With that said, the country will exit the circuit breaker period in three phases starting on 2 June 2020. In Phase One, more economic activities – that do not pose a high risk of transmission – will be allowed to resume operations.
However, as more economic activities and social interactions resume, the Taskforce warned that the country will likely see a rise in new community cases.
“What is critical is our ability to detect and contain these cases quickly, and prevent large clusters from forming,” it noted, while reminding people that the re-opening plans will not be a return to life before the outbreak.
“We must get used to a new normal, with the widespread adoption of safe management measures and technology so we can carry out our daily activities safely,” it added.
The country will move on to Phase Two if the community transmission rates remain low and stable over the subsequent few weeks, and the dormitory situation remains under control. This phase may last several months.
Only when the country reaches Phase Three that social, cultural, religious and business gatherings or events would be resumed. But the Taskforce states that this would require an effective vaccine or treatment for COVID-19 is developed.

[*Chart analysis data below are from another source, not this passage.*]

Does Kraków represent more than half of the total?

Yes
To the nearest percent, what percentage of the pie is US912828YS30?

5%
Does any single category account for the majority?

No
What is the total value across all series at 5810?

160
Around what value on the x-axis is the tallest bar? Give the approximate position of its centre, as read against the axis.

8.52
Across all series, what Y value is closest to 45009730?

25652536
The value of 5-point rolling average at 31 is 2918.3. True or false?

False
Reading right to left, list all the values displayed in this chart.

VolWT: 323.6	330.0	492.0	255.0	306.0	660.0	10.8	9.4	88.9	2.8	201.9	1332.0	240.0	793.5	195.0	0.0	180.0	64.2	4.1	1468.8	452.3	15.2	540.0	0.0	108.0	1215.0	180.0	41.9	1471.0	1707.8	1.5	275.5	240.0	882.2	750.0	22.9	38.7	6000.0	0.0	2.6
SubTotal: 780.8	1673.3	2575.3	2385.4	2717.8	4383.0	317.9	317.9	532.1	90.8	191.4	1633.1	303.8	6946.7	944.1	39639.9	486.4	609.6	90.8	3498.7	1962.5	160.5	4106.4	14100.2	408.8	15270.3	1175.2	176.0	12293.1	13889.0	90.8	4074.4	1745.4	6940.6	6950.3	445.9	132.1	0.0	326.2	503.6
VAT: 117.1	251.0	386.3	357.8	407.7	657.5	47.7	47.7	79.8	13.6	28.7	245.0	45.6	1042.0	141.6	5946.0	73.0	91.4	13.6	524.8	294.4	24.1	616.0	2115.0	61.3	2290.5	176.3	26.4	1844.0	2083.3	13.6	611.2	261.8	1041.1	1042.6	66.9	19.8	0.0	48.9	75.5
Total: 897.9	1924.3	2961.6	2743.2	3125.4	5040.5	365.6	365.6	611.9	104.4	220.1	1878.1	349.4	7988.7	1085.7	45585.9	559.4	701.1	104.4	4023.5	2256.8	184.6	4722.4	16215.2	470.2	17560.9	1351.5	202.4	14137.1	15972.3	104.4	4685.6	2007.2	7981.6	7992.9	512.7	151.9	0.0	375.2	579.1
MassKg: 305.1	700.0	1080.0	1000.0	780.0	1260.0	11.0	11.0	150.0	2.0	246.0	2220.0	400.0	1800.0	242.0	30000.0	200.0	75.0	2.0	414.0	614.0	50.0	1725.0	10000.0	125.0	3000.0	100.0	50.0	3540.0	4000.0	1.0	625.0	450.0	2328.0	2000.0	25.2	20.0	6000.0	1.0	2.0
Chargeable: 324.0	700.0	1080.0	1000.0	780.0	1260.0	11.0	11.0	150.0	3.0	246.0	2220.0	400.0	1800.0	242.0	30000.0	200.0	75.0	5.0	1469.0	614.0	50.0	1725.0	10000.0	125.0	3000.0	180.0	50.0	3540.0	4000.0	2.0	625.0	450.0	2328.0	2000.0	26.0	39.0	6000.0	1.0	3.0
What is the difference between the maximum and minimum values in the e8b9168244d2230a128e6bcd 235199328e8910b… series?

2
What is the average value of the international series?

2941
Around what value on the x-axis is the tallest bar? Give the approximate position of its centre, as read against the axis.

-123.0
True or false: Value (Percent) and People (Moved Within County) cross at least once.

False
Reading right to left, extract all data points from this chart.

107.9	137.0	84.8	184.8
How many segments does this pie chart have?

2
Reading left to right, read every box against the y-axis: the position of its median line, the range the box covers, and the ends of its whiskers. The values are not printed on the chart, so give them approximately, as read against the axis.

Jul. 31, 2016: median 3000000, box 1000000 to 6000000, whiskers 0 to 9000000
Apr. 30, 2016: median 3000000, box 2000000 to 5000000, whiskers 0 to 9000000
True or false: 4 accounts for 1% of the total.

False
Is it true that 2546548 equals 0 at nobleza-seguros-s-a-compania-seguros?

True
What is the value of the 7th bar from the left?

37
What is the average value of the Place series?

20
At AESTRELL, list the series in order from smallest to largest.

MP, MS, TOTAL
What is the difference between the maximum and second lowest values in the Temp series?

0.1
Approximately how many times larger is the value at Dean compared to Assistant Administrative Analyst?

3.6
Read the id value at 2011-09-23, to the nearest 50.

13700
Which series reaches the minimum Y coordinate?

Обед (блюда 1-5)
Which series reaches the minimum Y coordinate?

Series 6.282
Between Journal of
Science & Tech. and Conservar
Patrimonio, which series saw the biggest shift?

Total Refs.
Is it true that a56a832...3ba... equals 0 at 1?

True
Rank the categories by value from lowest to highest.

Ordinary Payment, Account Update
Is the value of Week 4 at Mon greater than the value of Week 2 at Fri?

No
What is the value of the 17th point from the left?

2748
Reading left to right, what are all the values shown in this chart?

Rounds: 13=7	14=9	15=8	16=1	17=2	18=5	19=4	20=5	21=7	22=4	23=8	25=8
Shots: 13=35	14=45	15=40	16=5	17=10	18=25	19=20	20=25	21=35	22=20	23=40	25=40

Singapore may resort to digital campaigning as COVID-19 vaccine takes months to be ready

Earlier on 5 May, Health Minister Gan Kim Yong said in Parliament that it is “still some way off” for a vaccine to be developed. Thus, it is better to focus on the immediate task at hand of dealing with community infection first.
“It’s still very early days. I think there are a lot of news, media report about progress made. In fact, there is progress made. But from here to testing to eventually being approved for use by population, I think that is still some way off,” he responded to a question from Workers Party’s (WP) Non-constituency Member of Parliament Leon Perera.
Duke-NUS Medical School in Singapore and United States-based Arcturus Therapeutics have joined hands and are now carrying out pre-clinical studies on a vaccine candidate it created, but Mr Gan noted that it will take some time to be ready.
“We are tapped into the progress and we hope that the vaccines will come out soon but I think it will still take some time. Better for us to focus on the immediate task that we need to address,” Mr Gan added.
Moreover, the World Health Organisation (WHO) on 13 May stated that it will take around 18 months for the COVID-19 vaccine to be developed, and this would be a super fast-tracked process.
With the COVID-19 vaccine is still months away from sight, public gatherings of any kind will be barred by the country’s safety measures. This would mean that the next GE may very likely be a digital campaigned one.